**YOUR TASKS**
1. In the forum thread about Valentine's Day, how long has ChasingRainbows19 been with their partner?
2. Write a continuation of the forum thread about Valentine's Day, starting after its final post.

Im not a fan. We'll have an M&S Dine In meal and nothing much else. Ive said no cards this year, its such a waste of paper for starters

OlaEliza · 14/02/2020 08:33

Hating the day is a bit much. Hating the tat and wastefulness/landfill not so much.

We don't do cards or presents but will make more effort for dinner. M&S meal deal or a meal out.

ChasingRainbows19 · 14/02/2020 08:34

You can celebrate valentines AND be spontaneous and appreciate each other throughout the year you know? We buy each other Easter eggs too. But not religious. It's fine not to be bothered but why is it always these people that make a big point out of telling everyone it's crap or a money making made up con? Aren't all celebrations like that these days?

Don't buy into the tat giving or gushy social media posts but a little of something we both like and a meal out.Why not? The world isn't a nice place and it breaks up winter a little. if it makes people happy then why not?

I was that single person for most of my twenties and I didn't begrudge anyone but perhaps being long term single for a period is why I like it now I've been lucky enough to have been with my lovely man for 9 years.

Whole different story if you are in a rubbish relationship and it's all a bit fake and for the sake of it.

NameChange84 · 14/02/2020 08:42

Unhappy single here who’s birthday is also Valentines.

I love it and I am genuinely delighted for all my friends celebrating. I nipped into the supermarket last night around 11 and it was really heartwarming to see all the people coming in and carefully choosing flowers and cards. I’d also just been out for a meal with around 10 people and I was the only unmarried one and a fair bit of the conversation revolved around their plans for Valentines Day, what they were buying their spouses etc. Never occurred to me to feel nauseated or upset! I was just happy for their happiness Confused.

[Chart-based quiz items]

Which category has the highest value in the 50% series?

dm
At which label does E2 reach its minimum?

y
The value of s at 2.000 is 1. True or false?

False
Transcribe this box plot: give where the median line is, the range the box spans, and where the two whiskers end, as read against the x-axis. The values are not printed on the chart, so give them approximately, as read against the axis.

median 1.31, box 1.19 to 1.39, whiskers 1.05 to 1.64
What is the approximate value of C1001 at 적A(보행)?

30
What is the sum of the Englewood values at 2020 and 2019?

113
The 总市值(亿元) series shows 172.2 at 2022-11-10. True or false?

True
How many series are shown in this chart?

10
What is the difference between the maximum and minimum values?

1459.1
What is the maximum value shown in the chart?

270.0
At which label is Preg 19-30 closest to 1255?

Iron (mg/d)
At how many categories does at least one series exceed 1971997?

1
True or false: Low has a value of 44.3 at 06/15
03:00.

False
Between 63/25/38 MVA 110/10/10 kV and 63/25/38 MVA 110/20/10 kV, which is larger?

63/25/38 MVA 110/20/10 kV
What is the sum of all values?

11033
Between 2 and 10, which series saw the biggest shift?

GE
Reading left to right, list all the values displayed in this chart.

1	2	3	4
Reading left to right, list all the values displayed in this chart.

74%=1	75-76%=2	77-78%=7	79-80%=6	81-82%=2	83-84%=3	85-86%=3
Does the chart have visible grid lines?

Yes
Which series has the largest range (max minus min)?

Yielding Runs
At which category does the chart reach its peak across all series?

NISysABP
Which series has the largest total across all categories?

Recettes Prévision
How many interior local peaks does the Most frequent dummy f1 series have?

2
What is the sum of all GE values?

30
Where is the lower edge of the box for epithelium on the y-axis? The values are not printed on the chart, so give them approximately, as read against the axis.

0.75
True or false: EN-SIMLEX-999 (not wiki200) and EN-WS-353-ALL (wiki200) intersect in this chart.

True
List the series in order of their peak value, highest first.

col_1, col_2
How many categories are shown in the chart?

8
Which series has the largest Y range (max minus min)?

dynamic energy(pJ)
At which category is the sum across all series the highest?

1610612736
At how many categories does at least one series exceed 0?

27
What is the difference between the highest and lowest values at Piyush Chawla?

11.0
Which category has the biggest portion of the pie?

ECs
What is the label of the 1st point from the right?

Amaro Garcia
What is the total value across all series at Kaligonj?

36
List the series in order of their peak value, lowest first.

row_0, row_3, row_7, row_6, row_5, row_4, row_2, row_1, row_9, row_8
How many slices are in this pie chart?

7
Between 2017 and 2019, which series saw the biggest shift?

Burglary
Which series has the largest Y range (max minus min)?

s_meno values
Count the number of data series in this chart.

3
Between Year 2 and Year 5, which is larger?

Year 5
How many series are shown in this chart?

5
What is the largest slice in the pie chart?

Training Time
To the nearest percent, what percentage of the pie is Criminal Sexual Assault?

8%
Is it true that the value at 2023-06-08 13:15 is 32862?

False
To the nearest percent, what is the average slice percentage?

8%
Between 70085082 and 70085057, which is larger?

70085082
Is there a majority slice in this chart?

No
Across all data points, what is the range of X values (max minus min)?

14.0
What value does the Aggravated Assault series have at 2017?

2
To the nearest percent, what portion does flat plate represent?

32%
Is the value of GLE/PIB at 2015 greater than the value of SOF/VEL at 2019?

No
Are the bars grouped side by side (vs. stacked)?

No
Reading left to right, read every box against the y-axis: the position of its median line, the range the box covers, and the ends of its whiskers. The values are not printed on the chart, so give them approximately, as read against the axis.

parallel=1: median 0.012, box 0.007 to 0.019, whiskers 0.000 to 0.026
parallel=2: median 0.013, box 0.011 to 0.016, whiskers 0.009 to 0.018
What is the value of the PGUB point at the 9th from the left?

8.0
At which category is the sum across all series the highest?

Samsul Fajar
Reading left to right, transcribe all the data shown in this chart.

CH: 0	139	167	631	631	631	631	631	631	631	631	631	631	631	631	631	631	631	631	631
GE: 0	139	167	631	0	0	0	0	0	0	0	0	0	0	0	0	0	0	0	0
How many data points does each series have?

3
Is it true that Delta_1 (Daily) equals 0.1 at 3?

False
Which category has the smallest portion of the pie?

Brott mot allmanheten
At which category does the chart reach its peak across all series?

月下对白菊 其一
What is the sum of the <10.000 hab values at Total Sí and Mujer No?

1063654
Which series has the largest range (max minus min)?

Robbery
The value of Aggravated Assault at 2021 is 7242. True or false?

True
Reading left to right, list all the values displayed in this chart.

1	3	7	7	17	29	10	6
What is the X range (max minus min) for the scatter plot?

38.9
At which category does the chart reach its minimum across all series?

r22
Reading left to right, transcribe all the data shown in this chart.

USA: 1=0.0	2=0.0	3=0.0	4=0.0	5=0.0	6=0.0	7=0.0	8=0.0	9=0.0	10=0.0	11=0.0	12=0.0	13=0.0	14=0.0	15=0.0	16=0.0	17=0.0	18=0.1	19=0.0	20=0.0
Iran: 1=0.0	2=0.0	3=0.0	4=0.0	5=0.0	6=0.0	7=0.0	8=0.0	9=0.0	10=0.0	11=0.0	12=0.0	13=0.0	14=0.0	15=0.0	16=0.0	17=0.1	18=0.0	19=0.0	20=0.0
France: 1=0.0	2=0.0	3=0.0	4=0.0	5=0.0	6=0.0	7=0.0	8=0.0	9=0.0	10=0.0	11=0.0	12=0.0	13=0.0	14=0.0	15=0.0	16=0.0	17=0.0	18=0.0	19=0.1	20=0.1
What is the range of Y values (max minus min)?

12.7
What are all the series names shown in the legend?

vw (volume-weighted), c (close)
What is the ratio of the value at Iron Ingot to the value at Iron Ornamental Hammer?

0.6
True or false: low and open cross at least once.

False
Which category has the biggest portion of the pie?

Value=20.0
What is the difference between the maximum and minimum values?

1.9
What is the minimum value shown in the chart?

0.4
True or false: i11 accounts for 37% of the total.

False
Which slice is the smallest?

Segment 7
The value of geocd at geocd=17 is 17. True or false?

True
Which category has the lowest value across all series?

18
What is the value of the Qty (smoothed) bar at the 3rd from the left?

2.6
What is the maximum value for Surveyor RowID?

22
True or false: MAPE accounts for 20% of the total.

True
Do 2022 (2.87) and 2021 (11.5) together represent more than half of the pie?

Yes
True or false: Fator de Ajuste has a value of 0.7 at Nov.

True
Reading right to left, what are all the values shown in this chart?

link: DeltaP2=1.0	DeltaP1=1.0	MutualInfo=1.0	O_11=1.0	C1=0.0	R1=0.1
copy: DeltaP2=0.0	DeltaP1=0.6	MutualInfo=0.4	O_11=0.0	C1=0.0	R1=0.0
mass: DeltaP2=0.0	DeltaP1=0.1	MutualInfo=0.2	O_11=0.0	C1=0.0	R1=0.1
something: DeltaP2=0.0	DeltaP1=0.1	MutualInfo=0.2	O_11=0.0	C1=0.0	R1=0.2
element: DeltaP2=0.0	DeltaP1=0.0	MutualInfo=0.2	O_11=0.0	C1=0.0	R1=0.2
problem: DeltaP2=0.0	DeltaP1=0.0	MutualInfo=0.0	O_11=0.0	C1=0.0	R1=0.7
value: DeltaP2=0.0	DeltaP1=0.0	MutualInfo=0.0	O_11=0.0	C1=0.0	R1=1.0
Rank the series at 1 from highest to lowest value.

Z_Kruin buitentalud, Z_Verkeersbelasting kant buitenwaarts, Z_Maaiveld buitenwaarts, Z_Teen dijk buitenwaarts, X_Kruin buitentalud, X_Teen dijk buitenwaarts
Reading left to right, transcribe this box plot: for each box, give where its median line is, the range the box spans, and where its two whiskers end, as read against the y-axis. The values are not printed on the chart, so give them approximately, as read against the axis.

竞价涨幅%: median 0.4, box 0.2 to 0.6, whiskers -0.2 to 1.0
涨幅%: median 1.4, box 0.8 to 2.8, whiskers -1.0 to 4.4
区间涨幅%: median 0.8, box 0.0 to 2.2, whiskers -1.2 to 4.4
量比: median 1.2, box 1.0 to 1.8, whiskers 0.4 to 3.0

**EXPECTED RESULTS**
1. Nine years.

2.
ChasingRainbows19 · 14/02/2020 08:43

@ShatnersWig actually valentines wasn't fun for me at school, I never received any and I was painfully shy and bullied. I had long periods of being single in my younger life but never would begrudge anyone being happy if that's how they choose. So now I have someone I love we can celebrate it. I don't care if others don't like it everyone has an opinion but it's always those that are really vocal. Most of us don't make a big song and dance about it if we celebrate.

The social media argument, well people use that for showing off and elaborating the truth at any time anyway.

Would be interesting to see those that are so vocal against valentines not celebrate other hallmark days considering the amount of posts on here that when they don't receive anything on Mother's Day or Christmas

I

BiddyPop · 14/02/2020 08:45

DH and I didn’t get each other anything - but I dug our the bracelet he game me for our 1st Valentines to wear today (it’s relatively cheap so quite delicate, so I rarely wear it). This is our 25th Valentines Day.

Our romantic night is our wedding anniversary, earlier in February- 20 years this year.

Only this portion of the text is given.